Assignment: Please read the records below and return each line holding the string "Rosmode".

Source information:
*** Begin section ***

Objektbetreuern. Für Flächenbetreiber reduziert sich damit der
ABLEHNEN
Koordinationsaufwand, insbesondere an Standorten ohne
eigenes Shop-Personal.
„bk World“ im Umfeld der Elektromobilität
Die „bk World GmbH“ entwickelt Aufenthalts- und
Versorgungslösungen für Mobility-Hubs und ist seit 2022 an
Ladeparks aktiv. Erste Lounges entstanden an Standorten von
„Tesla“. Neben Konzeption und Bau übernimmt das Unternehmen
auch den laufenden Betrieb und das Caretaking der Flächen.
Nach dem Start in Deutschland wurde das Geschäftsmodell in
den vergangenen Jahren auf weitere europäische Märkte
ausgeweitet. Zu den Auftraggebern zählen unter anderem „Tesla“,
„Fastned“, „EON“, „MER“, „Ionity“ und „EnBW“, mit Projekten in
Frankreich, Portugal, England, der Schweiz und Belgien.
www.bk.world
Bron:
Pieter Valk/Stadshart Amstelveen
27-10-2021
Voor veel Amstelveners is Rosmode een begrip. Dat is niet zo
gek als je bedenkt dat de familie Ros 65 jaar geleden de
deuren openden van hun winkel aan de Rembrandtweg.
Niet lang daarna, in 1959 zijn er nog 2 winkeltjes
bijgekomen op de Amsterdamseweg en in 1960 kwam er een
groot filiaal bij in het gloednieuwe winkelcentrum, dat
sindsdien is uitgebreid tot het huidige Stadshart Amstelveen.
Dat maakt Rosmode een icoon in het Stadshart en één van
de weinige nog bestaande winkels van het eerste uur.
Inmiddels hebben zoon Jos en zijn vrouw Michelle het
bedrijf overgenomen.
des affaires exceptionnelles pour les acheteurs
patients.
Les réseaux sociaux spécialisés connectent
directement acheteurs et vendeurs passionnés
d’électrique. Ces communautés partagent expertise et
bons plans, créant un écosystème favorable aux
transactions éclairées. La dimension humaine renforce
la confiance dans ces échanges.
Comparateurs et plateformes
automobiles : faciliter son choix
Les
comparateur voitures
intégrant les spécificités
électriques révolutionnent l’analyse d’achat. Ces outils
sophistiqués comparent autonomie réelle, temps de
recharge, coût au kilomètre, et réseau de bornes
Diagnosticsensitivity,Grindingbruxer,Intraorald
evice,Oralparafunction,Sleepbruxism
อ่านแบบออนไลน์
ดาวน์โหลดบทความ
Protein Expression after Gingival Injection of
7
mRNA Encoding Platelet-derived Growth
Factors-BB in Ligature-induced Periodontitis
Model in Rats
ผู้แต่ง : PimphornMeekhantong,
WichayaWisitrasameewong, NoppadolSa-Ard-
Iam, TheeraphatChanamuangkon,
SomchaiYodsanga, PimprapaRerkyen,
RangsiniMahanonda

*** End section ***

Answer to the exercise:
Voor veel Amstelveners is Rosmode een begrip. Dat is niet zo
Dat maakt Rosmode een icoon in het Stadshart en één van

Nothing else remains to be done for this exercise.